High Availability and Disaster Recovery (Middleware)---a Technical Reference Guide for Designing Mission-Critical Middleware Solutions

Article
03/05/2012

Want more guides like this one? Go to Technical Reference Guides for Designing Mission-Critical Solutions.

High availability (HA) is the measurement of a system’s ability to remain accessible in the event of a system component failure. Generally, HA is implemented by building in multiple levels of fault tolerance and/or load balancing capabilities into a system. On the other hand, disaster recovery (DR) is the process by which a system is restored to a previous acceptable state, after a natural or man-made disaster. While they both increase overall availability, a notable difference is that with HA there is, generally, no loss of service. HA refers to the retaining of the service and DR to the retaining of the data. Whereas, with DR there is usually a slight loss of service while the DR plan is executed and the system is restored. HA and DR strategies should strive to address any non-functional requirements, such as performance, system availability, fault tolerance, data retention, business continuity, and user experience. It is imperative that selection of the appropriate HA and DR strategy be driven by business requirements. For HA, determine any service level agreements expected of your system. For DR, use measurable characteristics, such as Recovery Time Objective (RTO) and Recovery Point Objective (RPO), to drive your DR plan.

Best Practices

Development

When using an HLB understand the various load balancing methods available to distribute the load. These methods include round robin, least number of connections, response time, and so on. See HLB Frequently Asked Questions for further details.
HA in BizTalk can be achieved by configuring load balancing with multiple host instances and clustering hosts to provide fault tolerance. See Sample BizTalk Server High Availability Scenarios, Providing High Availability in the BizTalk Server Operations Guide, Checklist: Providing High Availability with Fault Tolerance or Load Balancing in the BizTalk Server Operations Guide, and Improving Fault Tolerance in BizTalk Server by Using a Windows Server Cluster.
For DR in BizTalk environments, see:
- Disaster Recover in the BizTalk Server Operations Guide
- Checklist: Increasing Availability with Disaster Recovery in the BizTalk Server Operations Guide
See How to Cluster Message Queuing to configure MSMQ for HA.
For a detailed review of the multiple technologies in SQL Server that provide HA, see High Availability with SQL Server 2008.
When clustering SQL Server, be sure to account for the hardware and software components required for clustering to work. See SQL Server 2008 Failover Clustering.
If you require zero data loss and HA, use a combination of features such as backup, log shipping, and database mirroring in SQL Server. See Failure Is Not an Option: Zero Data Loss and High Availability for guidance.
See techniques in the BizTalk Server Database Optimization white paper for optimizing your BizTalk database infrastructure.
If you are using BizTalk RFID, see BizTalk RFID: Clustering BizTalk RFID for High Availability and BizTalk RFID: Capacity Planning and Performance Tuning.
When using SQL Server, find the optimizations that can be made in the disk I/O subsystem to maximize availability. See the following:
Consider a SAN when you have high data throughput requirements and cost is not a factor, and when you have low to medium data throughput requirements and cost is a factor. Identify the underlying implementation differences between SAN and NAS. See The Top 10 SANs vs. NAS Decision Factors for more details.
When using AppFabric Cache, use database mirroring to handle disaster recovery. You must use a witness in your mirroring configuration to minimize the service outage of your cache during a DR scenario. See Disaster Recovery for AppFabric Caching V1.0 (SQL Mirroring).

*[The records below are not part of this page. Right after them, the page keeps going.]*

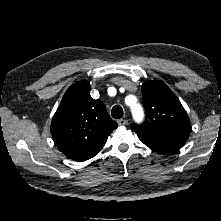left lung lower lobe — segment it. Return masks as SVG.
<instances>
[{
  "label": "left lung lower lobe",
  "mask_w": 221,
  "mask_h": 221,
  "mask_svg": "<svg viewBox=\"0 0 221 221\" xmlns=\"http://www.w3.org/2000/svg\"><path fill=\"white\" fill-rule=\"evenodd\" d=\"M140 140L147 145L149 148L153 149L159 153H171L178 150L186 141L181 139H163L160 137L152 135L138 134Z\"/></svg>",
  "instance_id": "left-lung-lower-lobe-1"
}]
</instances>
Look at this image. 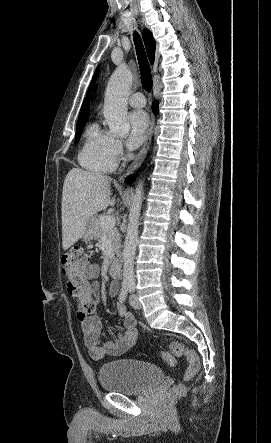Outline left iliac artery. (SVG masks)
I'll return each instance as SVG.
<instances>
[{
    "instance_id": "left-iliac-artery-1",
    "label": "left iliac artery",
    "mask_w": 271,
    "mask_h": 443,
    "mask_svg": "<svg viewBox=\"0 0 271 443\" xmlns=\"http://www.w3.org/2000/svg\"><path fill=\"white\" fill-rule=\"evenodd\" d=\"M129 290H130V291L134 290V286H133V285H130V286H129Z\"/></svg>"
}]
</instances>
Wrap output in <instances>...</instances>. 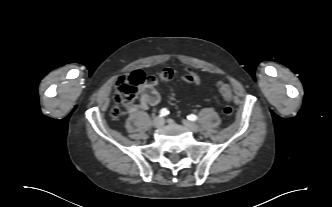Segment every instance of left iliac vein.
Wrapping results in <instances>:
<instances>
[{
    "label": "left iliac vein",
    "instance_id": "4c4485c4",
    "mask_svg": "<svg viewBox=\"0 0 332 207\" xmlns=\"http://www.w3.org/2000/svg\"><path fill=\"white\" fill-rule=\"evenodd\" d=\"M182 122L190 131L195 133L199 131V126L197 124H194L189 120H183Z\"/></svg>",
    "mask_w": 332,
    "mask_h": 207
}]
</instances>
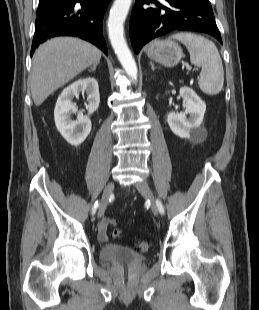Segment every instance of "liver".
I'll use <instances>...</instances> for the list:
<instances>
[{"label":"liver","mask_w":259,"mask_h":310,"mask_svg":"<svg viewBox=\"0 0 259 310\" xmlns=\"http://www.w3.org/2000/svg\"><path fill=\"white\" fill-rule=\"evenodd\" d=\"M102 52L73 37H56L42 44L33 56L31 94L36 106L86 68L100 61Z\"/></svg>","instance_id":"6515ba94"}]
</instances>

Management and Administration

See Using Replication for High Availability and Disaster Recovery: A SQL Server 2008 Technical Case Study and Best Practices for a discussion on replication testing strategies and a known bug in SQL Server 2008 when handling conflict resolution.
For AppFabric, artifacts should be backed up for SQL Server, Windows Configuration, and IIS. See Disaster Recovery Considerations for the AppFabric Environment.
For BizTalk DR Configuration, backing up and restoring the entire BizTalk Server environment, and for SSO master secret key, see Backing Up and Restoring BizTalk Server.
If you are using DTC, be sure to configure and test DTC between all clients and servers. See Troubleshooting Problems with MSDTC.

Performance

To maximize the performance and scalability of SQL Server 2008 Analysis Services, see Scale-Out Querying for Analysis Services with Read-Only Databases.
If you are considering consolidation via hardware virtualization for both OLTP and OLAP databases, see High Performance SQL Server Workloads on Hyper-V.
See the BizTalk Server 2009 Performance Optimization Guide and BizTalk Server 2006 R2 Performance Optimization Guide for complete guides on optimizing BizTalk for performance.
See the BizTalk Server 2006: Managing a Successful Performance Lab white paper on how to execute performance tests on your BizTalk solution.
If you are using SQL Server replication in a geographically distributed scenario, consider network solutions such as a WAN accelerator to increase network throughput. See Using Replication for High Availability and Disaster Recovery: A SQL Server 2008 Technical Case Study and Best Practices for a case study.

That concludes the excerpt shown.